Don Flye, a national-caliber tennis player in the 1950s, and Vince Goldsmith, rated one of Washington's top high school football players of the 20th century, will join 168 other new members of the group that recognizes premier athletic accomplishments.
Billed as the biggest all-sports banquet in the area's history, the May 7 event already has attracted more than 1,300 reservations from athletes scattered throughout Washington and in Florida, Washington D.C., Ohio, Michigan, Missouri, Hawaii, Utah, Nevada, Colorado, Arizona, California and Oregon.
The occasion will also include three inducations into the Washington Sports Hall of Fame and announcements of the Male and Female High School Athletes of the Year.
Flye and Goldsmith are originally from Tacoma and now live in Federal Way, according to Marc Blau, a Tacoma-Pierce County Sports Hall of Fame banquet organizer.
Their hall-worthy credentials "are significant," Blau said.
Flye was a member of the 1953 U.S. Junior Davis Cup team and was nationally ranked in 1954. He participated in three U.S. Open singles events and three U.S. Open doubles championships, in addition to Wimbledon. He reached the semifinals and quarterfinals of several major singles and doubles tennis tour events and won matches against Wimbledon champions Ashley Coper and Sidney Wood.
Flye broke onto the U.S. tennis scene as a nationally ranked 14-year-old. He won the national junior doubles title in 1951.
He played one year at Modesto (Calif.) Junior College, winning a national championship, and three more years at the University of Washington. With the Huskies, he won three divisional conference doubles championships and one singles crown
Goldsmith made his mark in football and track and field, starting at Mount Tahoma High School in Tacoma, where he was an all-state and all-American defensive lineman and a national shot put champion in 1977. He also was a two-time state champion in the shot put (he still holds the state record of 69 feet 11 inches).
He later was named one to the Washington State High School Football Team of the Century.
At the University of Oregon, Goldsmith earned second-team All-America honors as a defensive lineman in 1980.
He moved on to the Canadian Football League, earning Rookie of the Year and All-CFL honors. He also played for a Grey Cup championship team in 1989.

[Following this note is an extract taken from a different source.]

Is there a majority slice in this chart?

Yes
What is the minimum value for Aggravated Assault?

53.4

Other new hall inductees next month will include Frosty Westering, who is one year into retirement after a long, national championship-winning career as Pacific Lutheran University's football coach; Ahmad Rashad, the former college and professional football star-turned-sports broadcaster; Kaye Hall-Gref, an Olympics gold medalist swimmer; Earl Anthony, now deceased, who was a dominant professional bowler; and braodcaster Bob Robertson.

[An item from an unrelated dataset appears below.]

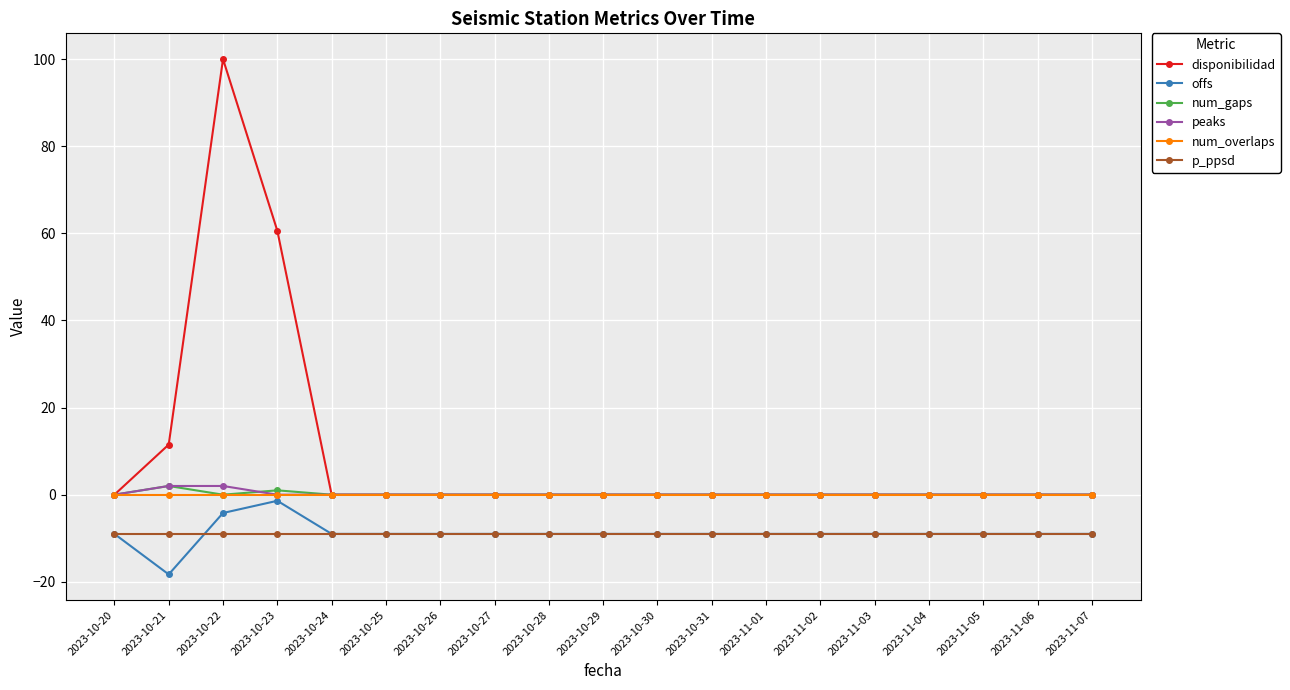

How many distinct data groups are displayed?

6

The Hall of Fame is the brainchild of longtime sportscaster, sports writer and radio station owner Clay Huntington. He encouraged the Tacoma Athletic Commission to honor the community's brightest sports stars for their achievements over the years.
The first inductions were made in 1957. More were added into the 1970s before the organization stopped honoring local athletes. It's been revived through the Tacoma Athletic Commission (TAC), leading to next month's mass induction of 170 new members.
Criteria for their selection includes:
Must be retired from active competition. Exception are made for coaches, administrators, officials, broadcasters or sportswriters still active at the age of 70.
Must be born and raised in Pierce County or must have maintained significant long-term residence in the community. Exceptions can be made by the selection committee.
The committee of past and current sportswriters and broadcasters, TAC directors and hall members vote for new inductees from a list of candidates.
Making its debut at the May 7 banquet will be a new book by Blau,"Playgrounds to the Pros: An Illustrated History of Sports in Tacoma-Pierce County." Funded by TAC and community sponsors, the 500-page, 450-photograph book celebrates 60-plus years of local sports, Blau said.